13 nuns kidnapped by Syrian rebels in November have been released and arrived at the country's border on Sunday. The nuns arrived with three other workers from their convent and immediately praised God for their release.
"I'm in good health, thank God," one of the nuns told Reuters, leaving before she could give her name or other identifying information.
According to reports, the nuns and workers were taken in late November and held in Lebanon. The reason for the kidnapping is still unknown: some believe that it was to facilitate the release of Syrian women arrested by the government, but others believe that the nuns were taken from their monastery for their own safety.

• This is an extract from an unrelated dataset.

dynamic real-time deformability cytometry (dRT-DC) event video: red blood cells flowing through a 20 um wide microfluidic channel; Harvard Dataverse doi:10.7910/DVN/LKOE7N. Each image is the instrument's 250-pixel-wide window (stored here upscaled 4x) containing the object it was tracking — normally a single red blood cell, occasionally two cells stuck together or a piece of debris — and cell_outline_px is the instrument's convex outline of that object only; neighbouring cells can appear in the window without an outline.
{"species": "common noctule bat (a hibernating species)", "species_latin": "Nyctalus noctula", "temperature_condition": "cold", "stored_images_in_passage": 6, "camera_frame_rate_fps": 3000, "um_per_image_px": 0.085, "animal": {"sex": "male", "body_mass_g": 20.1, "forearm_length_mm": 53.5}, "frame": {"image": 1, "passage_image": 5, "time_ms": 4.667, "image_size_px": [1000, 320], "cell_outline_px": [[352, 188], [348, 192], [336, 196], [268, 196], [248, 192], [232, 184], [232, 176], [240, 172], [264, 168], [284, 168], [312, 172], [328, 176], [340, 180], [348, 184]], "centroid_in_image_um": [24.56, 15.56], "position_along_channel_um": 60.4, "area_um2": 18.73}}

The Christian minority in Syria tends to support President Bashar al-Assad and the government, fearing that they could be wiped out if he loses power or is overthrown by Islamists. The BBC speculated that the kidnapping could have been a warning to other Christians in the country, though that has not been confirmed. Only 10 percent of the country is Christian.
The group responsible for the kidnapping has been identified as militants from the Nusra Front, which is al Qaeda's affiliate in Syria. The United States has designated Nusra Front a terrorist organization based on its ties to al Qaeda.
"The deal is for the release of 138 women from Assad's prisons," a rebel source said, according to Reuters.
A video of the kidnapped nuns appeared on Al Jazeera in December, showing that they were in good health and doing well. Sisters from the convent confirmed that they were not abused during their kidnapping and were thankful for their release.
"God did not leave us," Mother Pelagia Sayyaf, head of the Mar Takla monastery in Maaloula told the BBC. "The [al-Nusra] Front was good to us … but we took off our crosses because we were in the wrong place to wear them."